### The task
Output the data below only from the line containing "- Chat and Videochats" up to and including the line containing "Source code", exact and with the pictures left out.

### Information shown

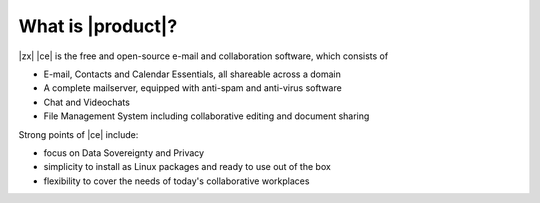 What is |product|?
==================

|zx| |ce| is the free and open-source e-mail and collaboration
software, which consists of

- E-mail, Contacts and Calendar Essentials, all shareable across a domain
- A complete mailserver, equipped with anti-spam and anti-virus
  software
- Chat and Videochats
- File Management System including collaborative editing and document
  sharing



Strong points of |ce| include:

* focus on Data Sovereignty and Privacy
* simplicity to install as Linux packages and ready to use out of the
  box
* flexibility to cover the needs of today's collaborative workplaces
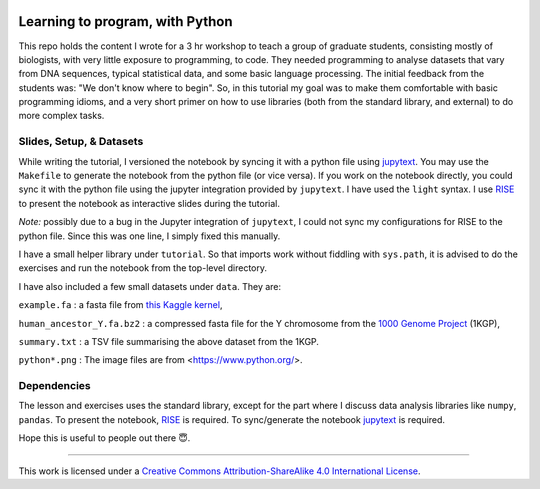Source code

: .. image:: data/python-logo-mini.png

.. image:: https://mybinder.org/badge_logo.svg
 :target: https://mybinder.org/v2/gh/suvayu/learning-to-code-w-py/master

Learning to program, with Python
================================

This repo holds the content I wrote for a 3 hr workshop to teach a
group of graduate students, consisting mostly of biologists, with very
little exposure to programming, to code.  They needed programming to
analyse datasets that vary from DNA sequences, typical statistical
data, and some basic language processing.  The initial feedback from
the students was: "We don't know where to begin".  So, in this
tutorial my goal was to make them comfortable with basic programming
idioms, and a very short primer on how to use libraries (both from the
standard library, and external) to do more complex tasks.

Slides, Setup, & Datasets
-------------------------

While writing the tutorial, I versioned the notebook by syncing it with a python file using `jupytext <https://jupytext.readthedocs.io/en/latest/>`_.  You may use the ``Makefile`` to generate the notebook from the python file (or vice versa).  If you work on the notebook directly, you could sync it with the python file using the jupyter integration provided by ``jupytext``.  I have used the ``light`` syntax.  I use `RISE <https://rise.readthedocs.io/>`_ to present the notebook as interactive slides during the tutorial.

*Note:* possibly due to a bug in the Jupyter integration of ``jupytext``, I could not sync my configurations for RISE to the python file.  Since this was one line, I simply fixed this manually.

I have a small helper library under ``tutorial``.  So that imports
work without fiddling with ``sys.path``, it is advised to do the
exercises and run the notebook from the top-level directory.

I have also included a few small datasets under ``data``.  They are:

``example.fa`` : a fasta file from `this Kaggle kernel <https://www.kaggle.com/thomasnelson/working-with-dna-sequence-data-for-ml/data>`__,

``human_ancestor_Y.fa.bz2`` : a compressed fasta file for the Y chromosome from the `1000 Genome Project <http://ftp.1000genomes.ebi.ac.uk/vol1/ftp/pilot_data/technical/reference/ancestral_alignments/>`__ (1KGP),

``summary.txt`` : a TSV file summarising the above dataset from the 1KGP.

``python*.png`` : The image files are from <https://www.python.org/>.

Dependencies
------------

The lesson and exercises uses the standard library, except for the part where I discuss data analysis libraries like ``numpy``, ``pandas``.  To present the notebook, `RISE`_ is required.  To sync/generate the notebook `jupytext`_ is required.

Hope this is useful to people out there 😇.

-------

.. image:: https://i.creativecommons.org/l/by-sa/4.0/88x31.png
  :target: https://creativecommons.org/licenses/by-sa/4.0/

This work is licensed under a `Creative Commons Attribution-ShareAlike 4.0 International License <https://creativecommons.org/licenses/by-sa/4.0/>`__.
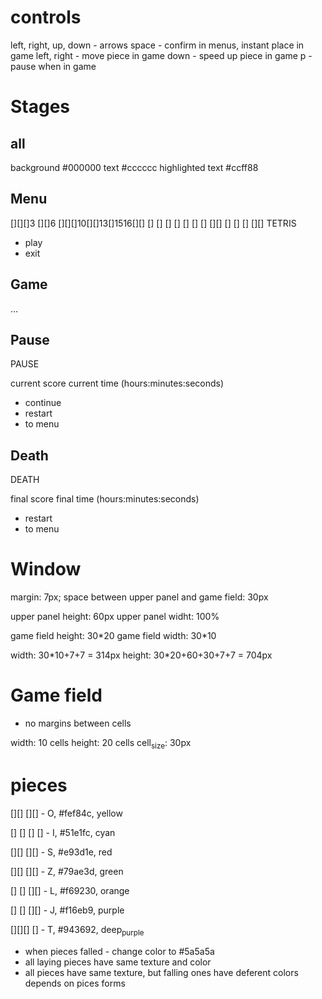 * controls
left, right, up, down - arrows
space - confirm in menus, instant place in game
left, right - move piece in game
down - speed up piece in game
p - pause when in game

* Stages
** all
background #000000
text #cccccc
highlighted text #ccff88


** Menu
[][][]3 [][]6 [][][]10[][]13[]1516[][]
  []    []      []    []    []    []
  []    [][]    []    []    []  [][]
TETRIS

- play
- exit
** Game
...
** Pause
PAUSE

current score
current time (hours:minutes:seconds)

- continue
- restart
- to menu
** Death
DEATH

final score
final time (hours:minutes:seconds)

- restart
- to menu



* Window
margin: 7px;
space between upper panel and game field: 30px

upper panel height: 60px
upper panel widht: 100%

game field height: 30*20
game field width: 30*10

width: 30*10+7+7 = 314px
height: 30*20+60+30+7+7 = 704px


* Game field
- no margins between cells

width: 10 cells
height: 20 cells
cell_size: 30px

* pieces
[][]
[][]   - O, #fef84c, yellow

[]
[]
[]
[]     - I, #51e1fc, cyan

  [][]
[][]   - S, #e93d1e, red

[][]
  [][] - Z, #79ae3d, green

[]
[]
[][]   - L, #f69230, orange

  []
  []
[][]   - J, #f16eb9, purple

[][][]
  []   - T, #943692, deep_purple

- when pieces falled - change color to #5a5a5a
- all laying pieces have same texture and color
- all pieces have same texture, but falling ones have deferent colors depends on pices forms


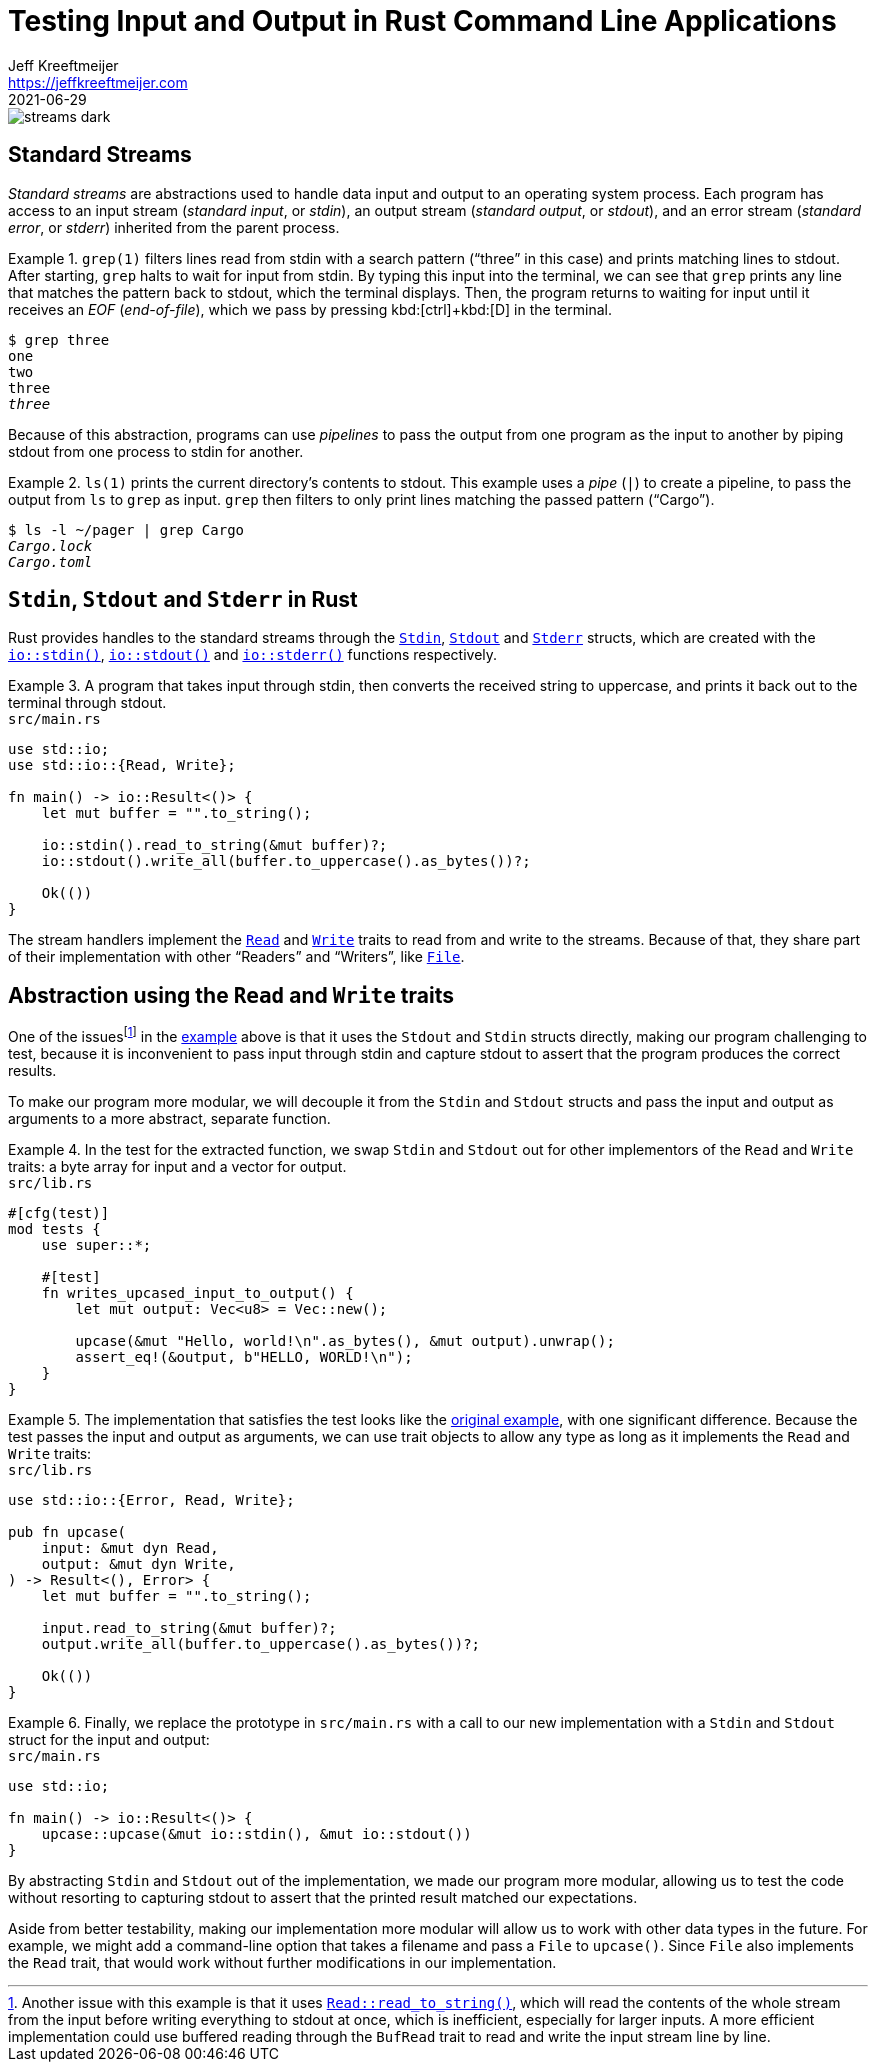 = Testing Input and Output in Rust Command Line Applications
Jeff Kreeftmeijer <https://jeffkreeftmeijer.com>
2021-06-29

image::streams-dark.png[]

== Standard Streams

_Standard streams_ are abstractions used to handle data input and output to an operating system process.
Each program has access to an input stream (_standard input_, or _stdin_), an output stream (_standard output_, or _stdout_), and an error stream (_standard error_, or _stderr_) inherited from the parent process.

.`grep(1)` filters lines read from stdin with a search pattern ("`three`" in this case) and prints matching lines to stdout. After starting, `grep` halts to wait for input from stdin. By typing this input into the terminal, we can see that `grep` prints any line that matches the pattern back to stdout, which the terminal displays. Then, the program returns to waiting for input until it receives an _EOF_ (_end-of-file_), which we pass by pressing kbd:[ctrl]+kbd:[D] in the terminal.
====
[subs=+quotes]
----
$ grep three
one
two
three
_three_
----
====

Because of this abstraction, programs can use _pipelines_ to pass the output from one program as the input to another by piping stdout from one process to stdin for another.

.`ls(1)` prints the current directory's contents to stdout. This example uses a _pipe_ (`|`) to create a pipeline, to pass the output from `ls` to `grep` as input. `grep` then filters to only print lines matching the passed pattern ("`Cargo`").
====
[subs=+quotes]
----
$ ls -l ~/pager | grep Cargo
_Cargo.lock_
_Cargo.toml_
----
====

== `Stdin`, `Stdout` and `Stderr` in Rust

Rust provides handles to the standard streams through the https://doc.rust-lang.org/std/io/struct.Stdin.html[`Stdin`], https://doc.rust-lang.org/std/io/struct.Stdout.html[`Stdout`] and https://doc.rust-lang.org/std/io/struct.Stderr.html[`Stderr`] structs, which are created with the https://doc.rust-lang.org/std/io/fn.stdin.html[`io::stdin()`], https://doc.rust-lang.org/std/io/fn.stdout.html[`io::stdout()`] and https://doc.rust-lang.org/std/io/fn.stderr.html[`io::stderr()`] functions respectively.

.A program that takes input through stdin, then converts the received string to uppercase, and prints it back out to the terminal through stdout.
[#upcase]
====
.`src/main.rs`
```rust
use std::io;
use std::io::{Read, Write};

fn main() -> io::Result<()> {
    let mut buffer = "".to_string();

    io::stdin().read_to_string(&mut buffer)?;
    io::stdout().write_all(buffer.to_uppercase().as_bytes())?;

    Ok(())
}
```
====

The stream handlers implement the https://doc.rust-lang.org/std/io/trait.Read.html[`Read`] and https://doc.rust-lang.org/std/io/trait.Write.html[`Write`] traits to read from and write to the streams. Because of that, they share part of their implementation with other "`Readers`" and "`Writers`", like https://doc.rust-lang.org/std/fs/struct.File.html[`File`].

== Abstraction using the `Read` and `Write` traits

One of the issuesfootnote:[Another issue with this example is that it uses https://doc.rust-lang.org/std/io/trait.Read.html#method.read_to_string[`Read::read_to_string()`], which will read the contents of the whole stream from the input before writing everything to stdout at once, which is inefficient, especially for larger inputs. A more efficient implementation could use buffered reading through the `BufRead` trait to read and write the input stream line by line.] in the <<upcase, example>> above is that it uses the `Stdout` and `Stdin` structs directly, making our program challenging to test, because it is inconvenient to pass input through stdin and capture stdout to assert that the program produces the correct results.

To make our program more modular, we will decouple it from the `Stdin` and `Stdout` structs and pass the input and output as arguments to a more abstract, separate function.

.In the test for the extracted function, we swap `Stdin` and `Stdout` out for other implementors of the `Read` and `Write` traits: a byte array for input and a vector for output.
====
.`src/lib.rs`
```rust
#[cfg(test)]
mod tests {
    use super::*;

    #[test]
    fn writes_upcased_input_to_output() {
        let mut output: Vec<u8> = Vec::new();

        upcase(&mut "Hello, world!\n".as_bytes(), &mut output).unwrap();
        assert_eq!(&output, b"HELLO, WORLD!\n");
    }
}
```
====

.The implementation that satisfies the test looks like the <<upcase, original example>>, with one significant difference. Because the test passes the input and output as arguments, we can use trait objects to allow any type as long as it implements the `Read` and `Write` traits:
====
.`src/lib.rs`
```rust
use std::io::{Error, Read, Write};

pub fn upcase(
    input: &mut dyn Read,
    output: &mut dyn Write,
) -> Result<(), Error> {
    let mut buffer = "".to_string();

    input.read_to_string(&mut buffer)?;
    output.write_all(buffer.to_uppercase().as_bytes())?;

    Ok(())
}
```
====

.Finally, we replace the prototype in `src/main.rs` with a call to our new implementation with a `Stdin` and `Stdout` struct for the input and output:
====
.`src/main.rs`
```
use std::io;

fn main() -> io::Result<()> {
    upcase::upcase(&mut io::stdin(), &mut io::stdout())
}
```
====

By abstracting `Stdin` and `Stdout` out of the implementation, we made our program more modular, allowing us to test the code without resorting to capturing stdout to assert that the printed result matched our expectations.

Aside from better testability, making our implementation more modular will allow us to work with other data types in the future.
For example, we might add a command-line option that takes a filename and pass a `File` to `upcase()`.
Since `File` also implements the `Read` trait, that would work without further modifications in our implementation.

### Response below
- Chat and Videochats
- File Management System including collaborative editing and document
  sharing



Strong points of |ce| include:

* focus on Data Sovereignty and Privacy
* simplicity to install as Linux packages and ready to use out of the
  box
* flexibility to cover the needs of today's collaborative workplaces
Source code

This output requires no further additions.